Work to complete
Please retype all of the records below word for word, leaving out any pictures.

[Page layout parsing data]
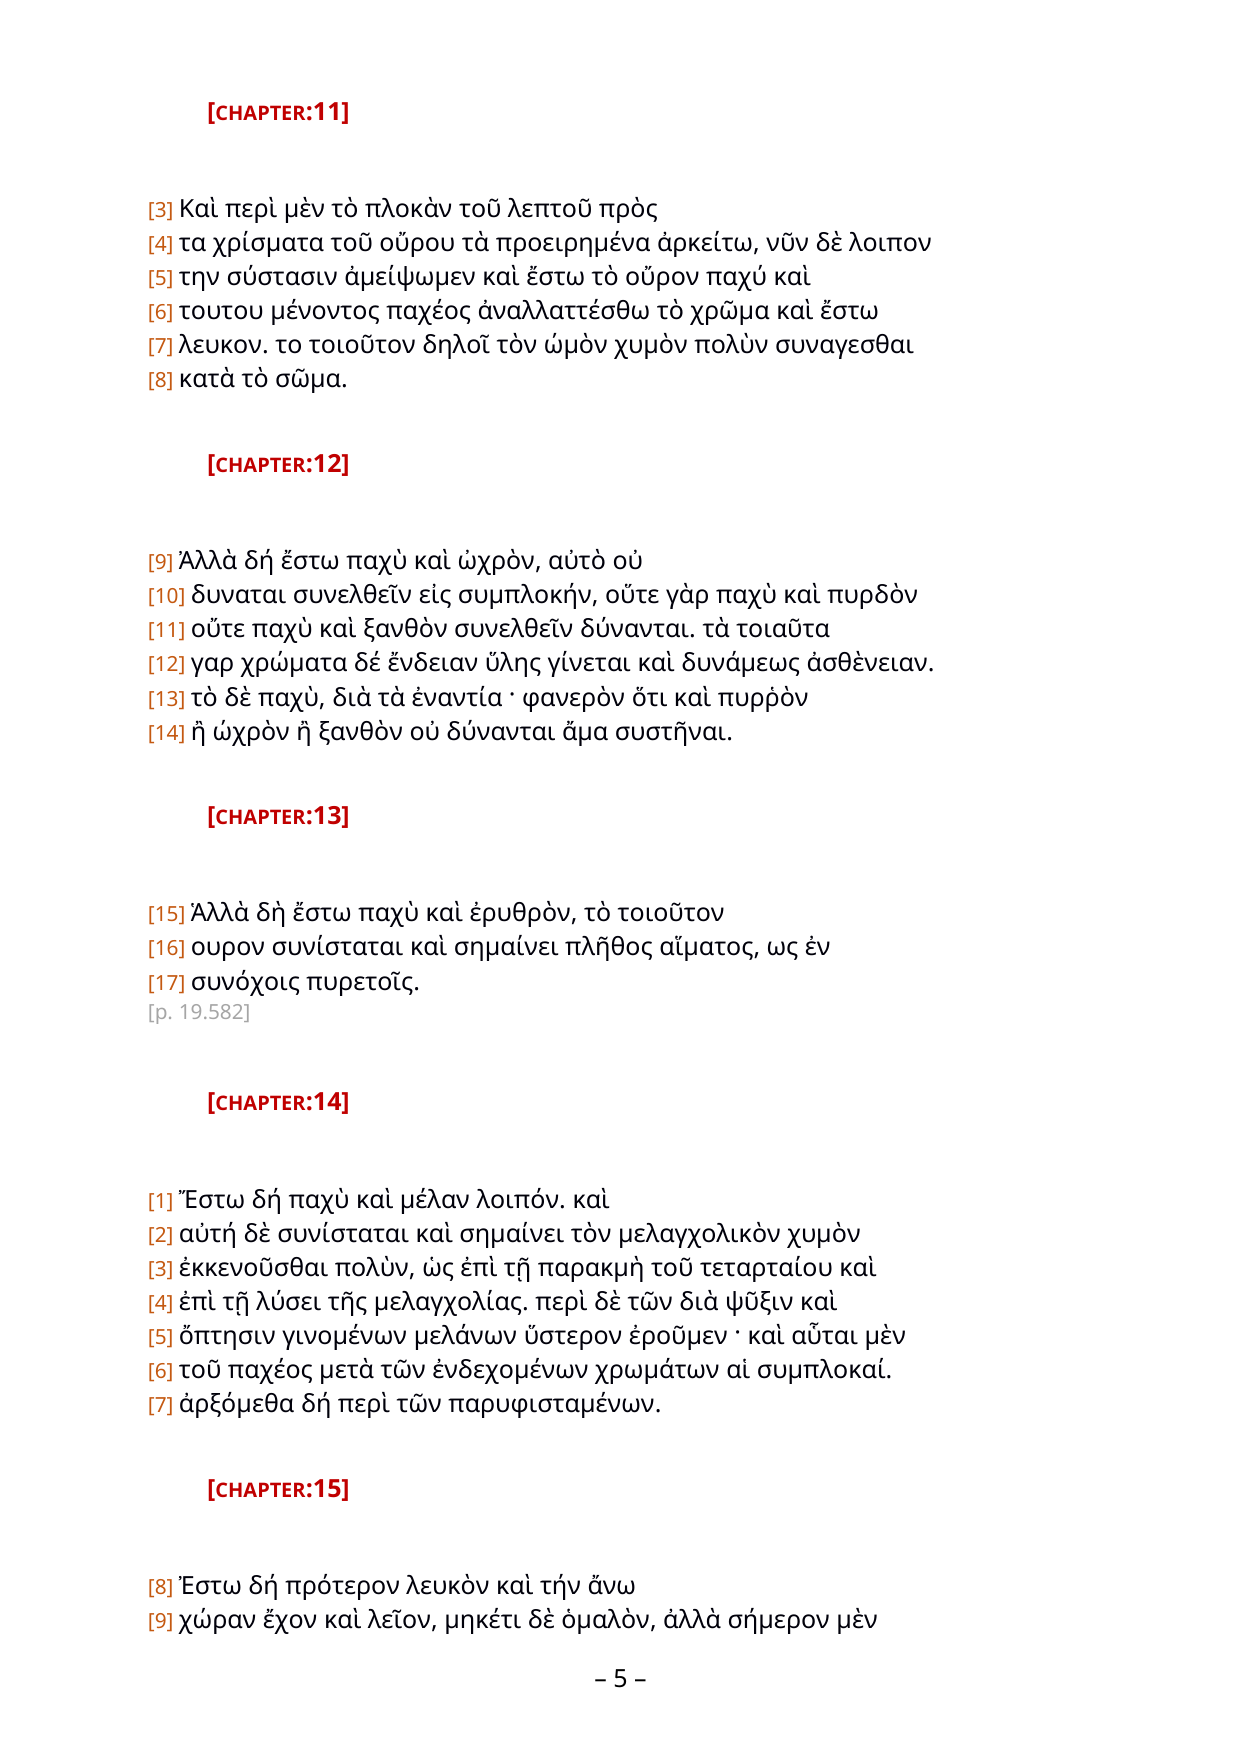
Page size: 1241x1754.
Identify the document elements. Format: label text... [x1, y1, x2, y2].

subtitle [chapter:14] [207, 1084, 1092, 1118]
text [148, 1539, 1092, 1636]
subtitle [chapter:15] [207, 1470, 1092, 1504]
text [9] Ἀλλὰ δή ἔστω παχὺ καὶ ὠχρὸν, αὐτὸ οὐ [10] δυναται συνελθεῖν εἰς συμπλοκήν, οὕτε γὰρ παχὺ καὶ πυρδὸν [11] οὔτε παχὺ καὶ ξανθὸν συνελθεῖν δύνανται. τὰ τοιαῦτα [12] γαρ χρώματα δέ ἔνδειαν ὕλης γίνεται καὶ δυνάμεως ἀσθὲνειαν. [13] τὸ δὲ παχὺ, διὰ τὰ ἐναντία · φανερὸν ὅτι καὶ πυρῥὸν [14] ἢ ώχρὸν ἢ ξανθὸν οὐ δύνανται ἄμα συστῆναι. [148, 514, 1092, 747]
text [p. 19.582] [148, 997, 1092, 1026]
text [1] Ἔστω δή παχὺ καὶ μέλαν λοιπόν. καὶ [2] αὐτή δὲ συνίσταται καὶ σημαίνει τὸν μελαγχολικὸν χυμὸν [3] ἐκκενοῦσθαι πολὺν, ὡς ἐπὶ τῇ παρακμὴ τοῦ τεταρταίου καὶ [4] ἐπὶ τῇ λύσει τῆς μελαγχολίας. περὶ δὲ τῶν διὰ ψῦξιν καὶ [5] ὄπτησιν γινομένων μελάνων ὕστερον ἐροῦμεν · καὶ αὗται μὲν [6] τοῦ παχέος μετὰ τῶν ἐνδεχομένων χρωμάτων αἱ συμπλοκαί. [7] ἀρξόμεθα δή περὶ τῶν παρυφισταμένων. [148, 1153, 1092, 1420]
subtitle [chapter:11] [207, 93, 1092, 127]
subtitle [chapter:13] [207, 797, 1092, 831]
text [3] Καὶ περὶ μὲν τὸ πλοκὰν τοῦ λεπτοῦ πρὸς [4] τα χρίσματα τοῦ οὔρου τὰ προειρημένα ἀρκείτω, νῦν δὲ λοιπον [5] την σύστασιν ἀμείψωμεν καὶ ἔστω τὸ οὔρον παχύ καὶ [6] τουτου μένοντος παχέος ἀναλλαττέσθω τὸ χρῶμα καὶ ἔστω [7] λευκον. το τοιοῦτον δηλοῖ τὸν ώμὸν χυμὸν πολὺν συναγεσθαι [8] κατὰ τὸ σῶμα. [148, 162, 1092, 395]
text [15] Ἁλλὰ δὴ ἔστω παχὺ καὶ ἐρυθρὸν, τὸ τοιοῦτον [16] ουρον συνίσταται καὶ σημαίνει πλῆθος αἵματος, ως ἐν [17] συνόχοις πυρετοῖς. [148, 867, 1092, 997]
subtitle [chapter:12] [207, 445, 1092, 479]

Exercise result
Page size: 1241x1754.
Identify the document elements. Format: label text... [x1, y1, x2, y2].

subtitle [chapter:14] [207, 1084, 1092, 1118]
text [148, 1539, 1092, 1636]
subtitle [chapter:15] [207, 1470, 1092, 1504]
text [9] Ἀλλὰ δή ἔστω παχὺ καὶ ὠχρὸν, αὐτὸ οὐ [10] δυναται συνελθεῖν εἰς συμπλοκήν, οὕτε γὰρ παχὺ καὶ πυρδὸν [11] οὔτε παχὺ καὶ ξανθὸν συνελθεῖν δύνανται. τὰ τοιαῦτα [12] γαρ χρώματα δέ ἔνδειαν ὕλης γίνεται καὶ δυνάμεως ἀσθὲνειαν. [13] τὸ δὲ παχὺ, διὰ τὰ ἐναντία · φανερὸν ὅτι καὶ πυρῥὸν [14] ἢ ώχρὸν ἢ ξανθὸν οὐ δύνανται ἄμα συστῆναι. [148, 514, 1092, 747]
text [p. 19.582] [148, 997, 1092, 1026]
text [1] Ἔστω δή παχὺ καὶ μέλαν λοιπόν. καὶ [2] αὐτή δὲ συνίσταται καὶ σημαίνει τὸν μελαγχολικὸν χυμὸν [3] ἐκκενοῦσθαι πολὺν, ὡς ἐπὶ τῇ παρακμὴ τοῦ τεταρταίου καὶ [4] ἐπὶ τῇ λύσει τῆς μελαγχολίας. περὶ δὲ τῶν διὰ ψῦξιν καὶ [5] ὄπτησιν γινομένων μελάνων ὕστερον ἐροῦμεν · καὶ αὗται μὲν [6] τοῦ παχέος μετὰ τῶν ἐνδεχομένων χρωμάτων αἱ συμπλοκαί. [7] ἀρξόμεθα δή περὶ τῶν παρυφισταμένων. [148, 1153, 1092, 1420]
subtitle [chapter:11] [207, 93, 1092, 127]
subtitle [chapter:13] [207, 797, 1092, 831]
text [3] Καὶ περὶ μὲν τὸ πλοκὰν τοῦ λεπτοῦ πρὸς [4] τα χρίσματα τοῦ οὔρου τὰ προειρημένα ἀρκείτω, νῦν δὲ λοιπον [5] την σύστασιν ἀμείψωμεν καὶ ἔστω τὸ οὔρον παχύ καὶ [6] τουτου μένοντος παχέος ἀναλλαττέσθω τὸ χρῶμα καὶ ἔστω [7] λευκον. το τοιοῦτον δηλοῖ τὸν ώμὸν χυμὸν πολὺν συναγεσθαι [8] κατὰ τὸ σῶμα. [148, 162, 1092, 395]
text [15] Ἁλλὰ δὴ ἔστω παχὺ καὶ ἐρυθρὸν, τὸ τοιοῦτον [16] ουρον συνίσταται καὶ σημαίνει πλῆθος αἵματος, ως ἐν [17] συνόχοις πυρετοῖς. [148, 867, 1092, 997]
subtitle [chapter:12] [207, 445, 1092, 479]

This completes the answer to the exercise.